Die Beschäftigung mit dem Tod habe es in dieser Intensität in der Kreisstadt nicht gegeben, bevor der Hospiz-Verein in die Öffentlichkeit gegangen sei, lobte er, und der Landtagsabgeordnete Horst Gies schloss sich als Vertreter des Kreises Ahrweiler an: „Sie haben den Tod und das Sterben ein Stück weit wieder natürlich gemacht und in die Gesellschaft gebracht.“ Was die Mitglieder des zu den mitgliederstärksten Vereinen im Kreis gehörenden Hospiz-Vereins leisten, ist für Gies unbezahlbar, denn sie gäben Schwerstkranken und Angehörigen etwas, das jeder nur in begrenztem Maße habe und von dem keiner wisse, wie viel: Zeit. „Und Sie vermitteln den sterbenden und den trauernden Menschen ein Gefühl von Geborgenheit und Anteilnahme.“

Weil der Gießener Professor Gronemeyer wegen Krankheit kurzfristig abgesagt hatte, fiel sein Festvortrag zum Thema „Leiden, Helfen und Begleiten“ aus, genauso wie die danach geplante Podiumsdiskussion. Die Vorsitzende des Landesverbands RLP des Deutschen Hospiz- und Palliativverbands, Gisela Textor, sprach allerdings ein mögliches Problem an, mit dem sich Gronemeyer auch in Fachpublikationen schon länger beschäftige: Es gebe einen neuen „Markt um den sterbenden Menschen“, der laut Textor für manche, die direkt am Bett mit den Betroffenen und deren Angehörigen arbeiteten, vielleicht schon in Ansätzen spürbar sei. Sie fragte: „Stirbt die Hospizbewegung an ihrem Erfolg?“ Noch wisse das niemand, sagte sie, und plädierte für eine notwendige Verbindung von Professionalität und Ehrenamt.

Mehr Menschlichkeit

Die Vorsitzende des Hospiz-Vereins Ulrike Dobrowolny, die neben einem Rückblick in die Vereinsgeschichte auch auf dessen Ziele und weitere Vorhaben einging, erklärte mit Nachdruck: „Wir wollen nicht mehr Medizin und mehr Fachlichkeit. Wir wollen mehr Sorge, mehr Menschlichkeit, mehr Beziehung.“ Zu den Vereinszielen gehört, dass Menschen sich wieder trauen, für das Thema Tod und Sterben selbst zuständig zu sein und sich umeinander zu sorgen.
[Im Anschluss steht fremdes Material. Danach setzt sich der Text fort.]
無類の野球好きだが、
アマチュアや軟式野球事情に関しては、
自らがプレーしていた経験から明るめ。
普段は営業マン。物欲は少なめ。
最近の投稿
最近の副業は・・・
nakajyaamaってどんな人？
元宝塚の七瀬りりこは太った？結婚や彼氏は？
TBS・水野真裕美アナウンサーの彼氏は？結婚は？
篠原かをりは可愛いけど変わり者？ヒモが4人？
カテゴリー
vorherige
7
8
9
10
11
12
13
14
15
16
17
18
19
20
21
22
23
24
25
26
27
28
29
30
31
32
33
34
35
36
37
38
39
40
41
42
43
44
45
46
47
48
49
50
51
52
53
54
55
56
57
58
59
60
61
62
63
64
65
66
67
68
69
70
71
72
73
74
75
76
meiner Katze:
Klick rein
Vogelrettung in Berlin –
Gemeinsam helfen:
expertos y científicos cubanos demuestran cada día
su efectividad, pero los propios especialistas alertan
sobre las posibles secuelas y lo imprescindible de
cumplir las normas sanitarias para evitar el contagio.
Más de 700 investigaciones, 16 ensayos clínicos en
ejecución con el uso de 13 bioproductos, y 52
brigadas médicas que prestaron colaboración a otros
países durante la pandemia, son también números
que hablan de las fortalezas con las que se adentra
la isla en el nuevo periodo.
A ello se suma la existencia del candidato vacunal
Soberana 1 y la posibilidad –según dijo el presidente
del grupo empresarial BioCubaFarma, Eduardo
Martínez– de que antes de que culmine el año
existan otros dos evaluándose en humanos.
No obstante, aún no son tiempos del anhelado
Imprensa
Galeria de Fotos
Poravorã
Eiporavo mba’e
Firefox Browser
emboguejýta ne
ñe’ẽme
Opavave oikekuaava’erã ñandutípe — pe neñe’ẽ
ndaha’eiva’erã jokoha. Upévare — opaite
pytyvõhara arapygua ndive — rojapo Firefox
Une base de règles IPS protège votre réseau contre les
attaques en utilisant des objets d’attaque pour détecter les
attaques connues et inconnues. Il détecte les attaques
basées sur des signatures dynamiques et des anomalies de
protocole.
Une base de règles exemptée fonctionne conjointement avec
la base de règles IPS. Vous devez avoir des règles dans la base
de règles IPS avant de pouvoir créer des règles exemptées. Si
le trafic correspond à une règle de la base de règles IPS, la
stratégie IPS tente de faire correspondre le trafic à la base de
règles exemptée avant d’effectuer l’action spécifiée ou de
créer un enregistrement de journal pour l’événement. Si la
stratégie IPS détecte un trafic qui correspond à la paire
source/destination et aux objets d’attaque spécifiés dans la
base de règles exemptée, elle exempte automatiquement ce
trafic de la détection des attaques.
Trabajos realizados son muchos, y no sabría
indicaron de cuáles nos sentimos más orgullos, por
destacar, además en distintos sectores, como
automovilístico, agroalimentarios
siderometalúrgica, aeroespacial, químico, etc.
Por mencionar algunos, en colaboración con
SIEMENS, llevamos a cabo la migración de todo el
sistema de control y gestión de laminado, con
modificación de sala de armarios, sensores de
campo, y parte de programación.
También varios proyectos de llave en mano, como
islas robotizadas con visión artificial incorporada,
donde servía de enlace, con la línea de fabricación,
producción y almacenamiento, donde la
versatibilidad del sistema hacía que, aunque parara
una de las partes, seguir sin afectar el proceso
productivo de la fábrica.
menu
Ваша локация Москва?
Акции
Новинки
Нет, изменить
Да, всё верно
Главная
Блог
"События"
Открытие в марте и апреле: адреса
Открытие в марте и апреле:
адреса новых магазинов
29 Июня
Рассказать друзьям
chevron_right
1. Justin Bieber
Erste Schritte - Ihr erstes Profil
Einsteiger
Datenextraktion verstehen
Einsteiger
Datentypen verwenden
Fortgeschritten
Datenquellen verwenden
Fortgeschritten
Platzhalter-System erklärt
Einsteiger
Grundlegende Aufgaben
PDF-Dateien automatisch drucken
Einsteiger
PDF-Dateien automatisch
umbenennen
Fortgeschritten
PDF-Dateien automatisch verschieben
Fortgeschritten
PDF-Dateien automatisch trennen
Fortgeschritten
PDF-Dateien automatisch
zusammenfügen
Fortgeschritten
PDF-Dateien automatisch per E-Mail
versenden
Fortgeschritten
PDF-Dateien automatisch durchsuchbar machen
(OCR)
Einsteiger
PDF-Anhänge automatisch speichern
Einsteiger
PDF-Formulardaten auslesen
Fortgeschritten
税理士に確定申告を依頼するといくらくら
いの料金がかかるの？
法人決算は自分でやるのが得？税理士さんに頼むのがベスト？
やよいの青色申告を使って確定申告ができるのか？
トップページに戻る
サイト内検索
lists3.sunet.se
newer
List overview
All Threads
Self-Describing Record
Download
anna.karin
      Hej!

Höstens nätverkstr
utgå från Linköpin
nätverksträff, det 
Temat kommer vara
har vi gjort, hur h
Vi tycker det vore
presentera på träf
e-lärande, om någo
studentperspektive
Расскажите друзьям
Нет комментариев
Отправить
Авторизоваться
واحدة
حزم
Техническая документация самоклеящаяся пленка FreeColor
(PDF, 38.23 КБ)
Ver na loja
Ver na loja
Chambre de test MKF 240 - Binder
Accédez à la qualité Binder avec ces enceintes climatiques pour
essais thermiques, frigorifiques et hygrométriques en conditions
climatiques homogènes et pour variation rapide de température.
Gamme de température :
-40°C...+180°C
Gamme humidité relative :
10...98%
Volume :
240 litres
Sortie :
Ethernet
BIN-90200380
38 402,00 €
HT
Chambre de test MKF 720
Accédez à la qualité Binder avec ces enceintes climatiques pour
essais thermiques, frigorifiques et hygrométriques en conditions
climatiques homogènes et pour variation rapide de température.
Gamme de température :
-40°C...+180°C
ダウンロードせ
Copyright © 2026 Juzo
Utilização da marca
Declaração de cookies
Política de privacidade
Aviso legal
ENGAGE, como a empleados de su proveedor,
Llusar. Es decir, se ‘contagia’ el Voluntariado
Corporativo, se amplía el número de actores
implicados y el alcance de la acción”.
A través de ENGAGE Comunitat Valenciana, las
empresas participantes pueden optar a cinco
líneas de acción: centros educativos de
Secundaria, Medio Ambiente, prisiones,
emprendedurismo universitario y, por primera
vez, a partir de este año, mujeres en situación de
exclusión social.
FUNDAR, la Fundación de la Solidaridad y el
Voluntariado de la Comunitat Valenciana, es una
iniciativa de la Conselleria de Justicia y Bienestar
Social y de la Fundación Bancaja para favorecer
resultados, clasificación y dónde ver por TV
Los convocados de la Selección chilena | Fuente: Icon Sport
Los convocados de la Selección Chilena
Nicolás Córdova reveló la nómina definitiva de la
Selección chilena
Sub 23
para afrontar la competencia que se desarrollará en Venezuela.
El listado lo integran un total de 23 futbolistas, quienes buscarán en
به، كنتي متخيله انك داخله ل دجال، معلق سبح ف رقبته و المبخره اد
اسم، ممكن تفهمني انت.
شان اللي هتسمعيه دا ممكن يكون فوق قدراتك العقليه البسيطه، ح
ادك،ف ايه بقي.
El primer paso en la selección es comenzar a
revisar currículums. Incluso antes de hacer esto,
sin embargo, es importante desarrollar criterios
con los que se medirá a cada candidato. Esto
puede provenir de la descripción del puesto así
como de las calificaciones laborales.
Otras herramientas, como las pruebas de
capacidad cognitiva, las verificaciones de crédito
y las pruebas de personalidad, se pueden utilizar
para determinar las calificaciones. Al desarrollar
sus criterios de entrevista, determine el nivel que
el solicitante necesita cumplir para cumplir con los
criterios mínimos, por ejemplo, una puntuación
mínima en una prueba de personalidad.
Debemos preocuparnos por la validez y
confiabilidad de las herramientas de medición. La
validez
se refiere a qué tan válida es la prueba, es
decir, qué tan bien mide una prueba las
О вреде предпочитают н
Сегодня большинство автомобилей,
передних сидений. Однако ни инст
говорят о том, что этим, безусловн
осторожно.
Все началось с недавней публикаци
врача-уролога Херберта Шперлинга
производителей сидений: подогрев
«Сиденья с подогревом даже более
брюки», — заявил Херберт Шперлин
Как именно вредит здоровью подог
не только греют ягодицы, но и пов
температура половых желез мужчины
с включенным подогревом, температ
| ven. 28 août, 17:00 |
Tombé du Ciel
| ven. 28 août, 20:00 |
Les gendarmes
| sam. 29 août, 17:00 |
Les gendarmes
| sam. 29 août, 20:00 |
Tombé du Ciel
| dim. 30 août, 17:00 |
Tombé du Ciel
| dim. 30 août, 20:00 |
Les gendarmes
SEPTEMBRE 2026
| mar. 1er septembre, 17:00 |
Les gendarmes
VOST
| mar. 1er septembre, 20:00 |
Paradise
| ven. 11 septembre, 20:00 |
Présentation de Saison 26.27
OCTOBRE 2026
Und Anliegen des Hospiz-Vereins ist, die Leitsätze der „Charta zur Betreuung schwerstkranker und sterbender Menschen in Deutschland“ weiterzutragen. Diese setzt sich vor allem für ein Sterben unter würdigen Bedingungen und ein Recht auf qualifizierte und umfassende medizinische, pflegerische, psychosoziale und spirituelle Behandlung, Betreuung und Begleitung ein. Diese unterschrieben beim Jubiläumsakt Vertreter von Kirchen, Bankinstituten, Pflegeeinrichtungen, Vereinen, sonstigen Institutionen und Privatpersonen. Mit deren Unterstützung sollen weitere Aktionen zur Zukunft der hospizlich-palliativen Arbeit folgen.